Document ▸
O2 now own Be, afaik Be have built up a high speed network that O2 now uses


----------



## PacificOcean (Jul 9, 2008)

I am on Virgin's shitty 20mb service and get:

4.3 download
and 712k upload.

And they have the cheek to traffic shape too.


----------



## El Jefe (Jul 9, 2008)

Be Broadband

Download speed : 11.1Mbps
Upload speed : 0.93Mbps


----------



## El Jefe (Jul 9, 2008)

Or on the other one:


----------



## TitanSound (Jul 9, 2008)

Not as fast as I had hoped but at least I have internet at home again


----------



## beesonthewhatnow (Jul 9, 2008)

Has anyone on Be ever got close to the speeds they claim?  They told me my line was good for 16 meg, and I'm not even getting half that...


----------



## TitanSound (Jul 9, 2008)

I know a few people who get between 19,000 & 23,000kbps but they all live fairly close to the exchanges. Plus the quality of the cable between you and the exchange matters a lot.


----------



## jontz01 (Jul 9, 2008)

To be fair, I am working in an FE college the shares with a Uni, that I think (AFAIK) shares with Manchester Uni that in turn has it's own copy of the internets on paper... Something like that anyway.


----------



## Detroit City (Jul 9, 2008)

Download speed : 4.07Mbps
Upload speed : 0.92Mbps

is that good?


----------



## Paulie Tandoori (Jul 9, 2008)

Download speed : 3.8Mbps
Upload speed : 0.35Mbps

fuckin shite virgin


----------



## 19sixtysix (Jul 10, 2008)

5.4 MBs download
232kBs upload on Be.

Now i'm paying for 24M


----------



## TitanSound (Jul 10, 2008)

Detroit City said:


> Download speed : 4.07Mbps
> Upload speed : 0.92Mbps
> 
> is that good?



Its not terrible


----------



## Badgers (Jul 10, 2008)

Download speed : 3.98Mbps
Upload speed : 0.93Mbps

Be Boradband


----------



## dweller (Jul 10, 2008)

Download speed : 5.45Mbps
Upload speed : 0.36Mbps

adsl24


----------



## miniGMgoit (Jul 11, 2008)

1616 kbps up
495 kbps down

Is that like 1.61mbps?


----------



## extra dry (Jul 12, 2008)

Download speed : 0.42Mbps
Upload speed : 0.03Mbps

well I m in korea so it is a bit slow doing a uk based test...I think


----------



## shoeshopsally (Jul 12, 2008)

Download speed : 0.41Mbps
Upload speed : 0.21Mbps

This is not good.......


----------



## subversplat (Jul 12, 2008)

Crispy, what did you change?! I only get 5ish mb on Be but I'm not sure what to poke at in the router....


----------



## Firky (Jul 12, 2008)

That does not give you the speed of your internet connection only how fast the results can be rendered.

Exercise details ▸ Copy the part of the broadband speed thread that opens with "Has anyone on" and closes with "matters a lot.", changing "cable" to "copper wiring".

(Collected data entries)
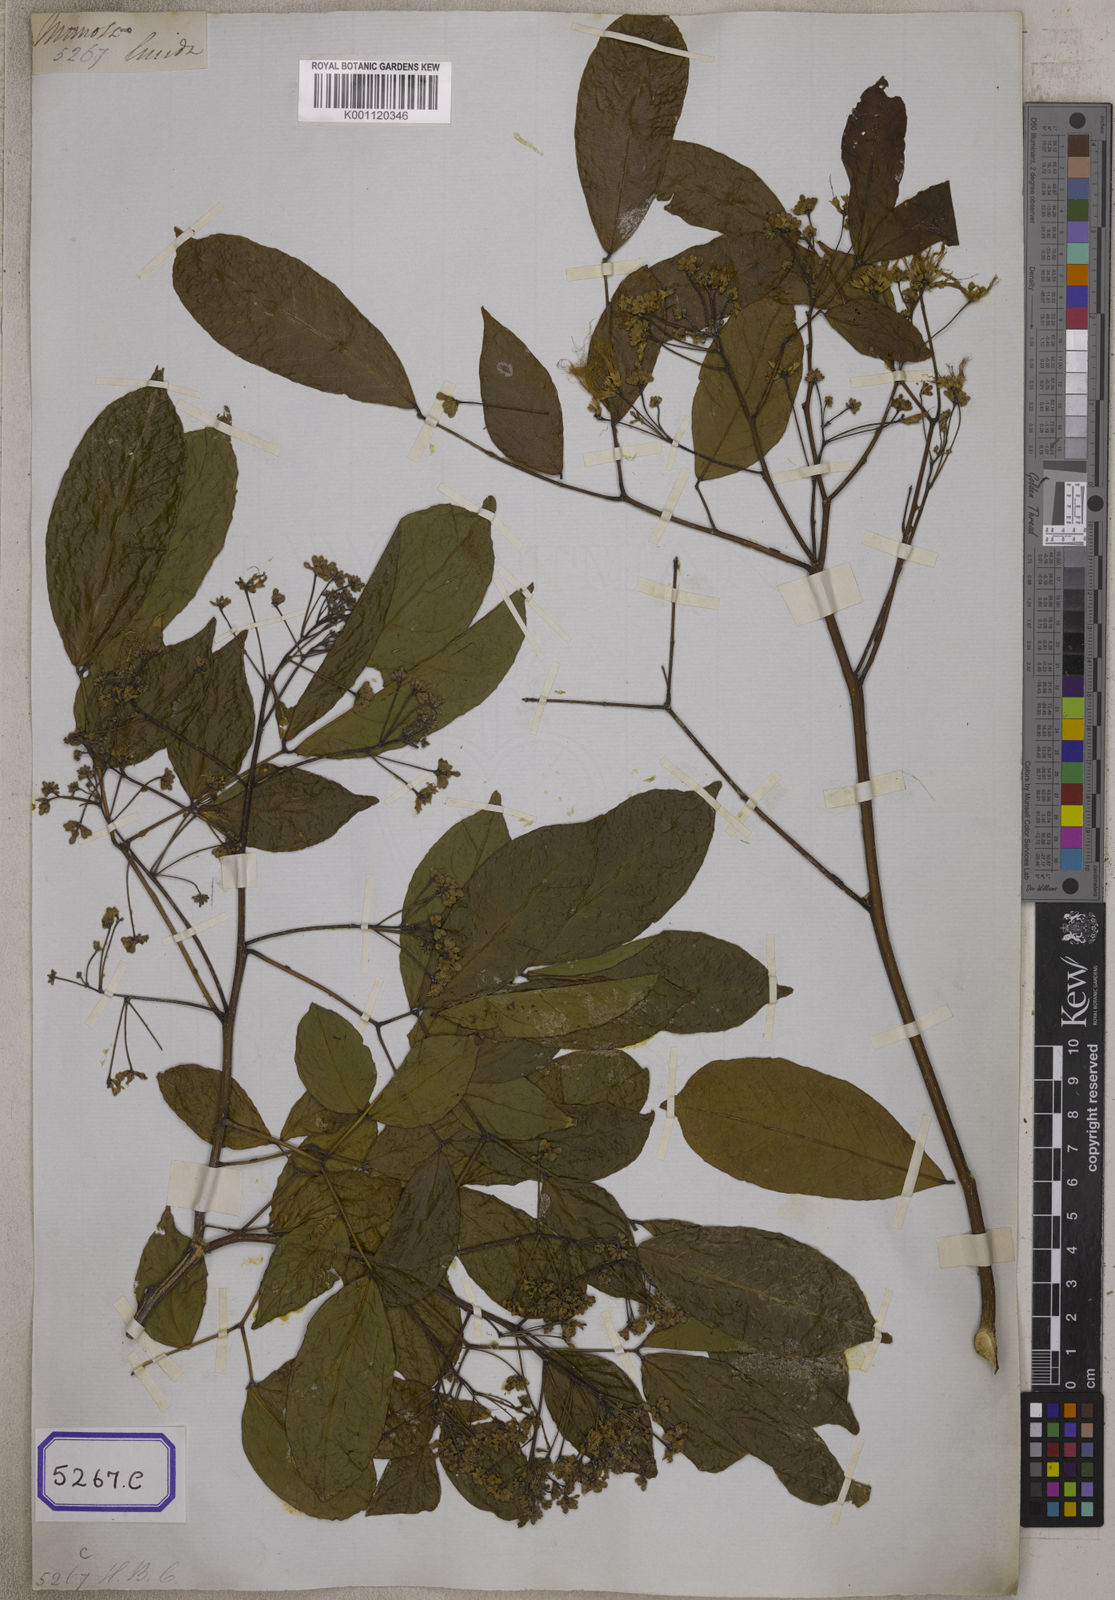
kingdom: Plantae
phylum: Tracheophyta
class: Magnoliopsida
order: Fabales
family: Fabaceae
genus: Albizia
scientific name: Albizia lucidior
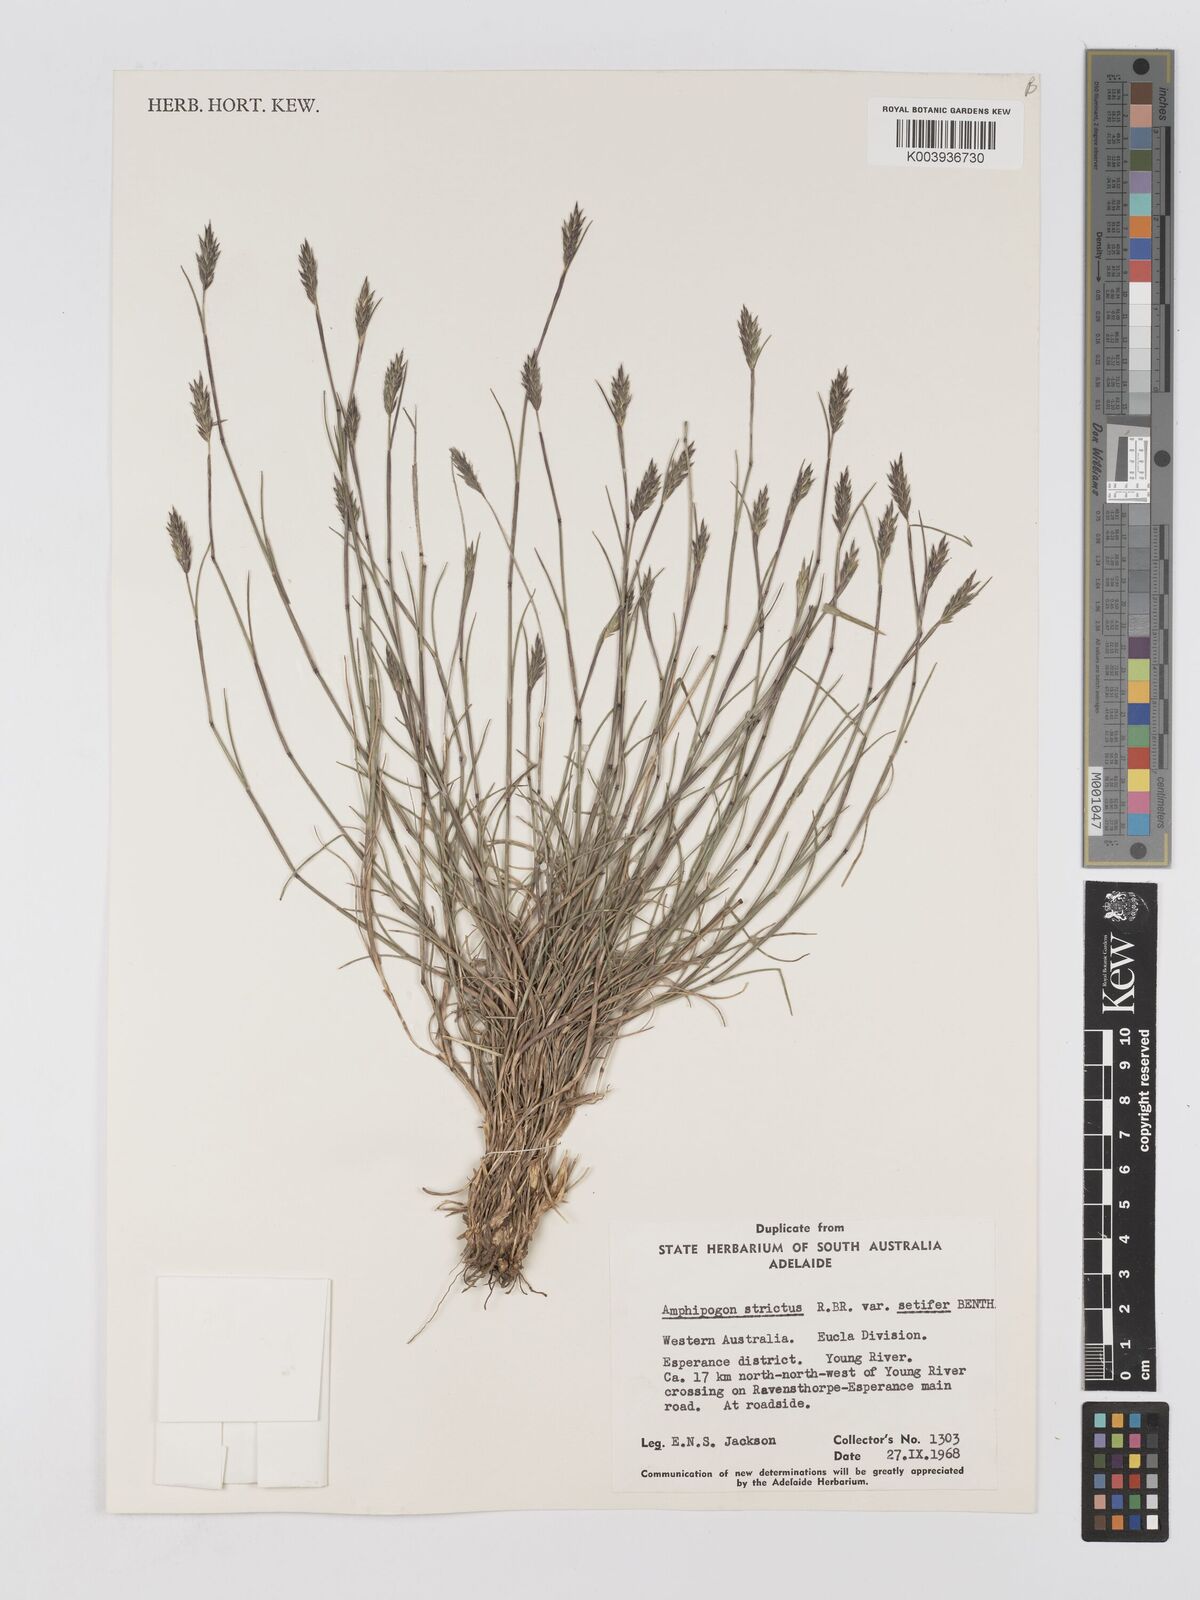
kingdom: Plantae
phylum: Tracheophyta
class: Liliopsida
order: Poales
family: Poaceae
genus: Amphipogon
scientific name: Amphipogon strictus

Solution ▸
Has anyone on Be ever got close to the speeds they claim?  They told me my line was good for 16 meg, and I'm not even getting half that...


----------



## TitanSound (Jul 9, 2008)

I know a few people who get between 19,000 & 23,000kbps but they all live fairly close to the exchanges. Plus the quality of the copper wiring between you and the exchange matters a lot.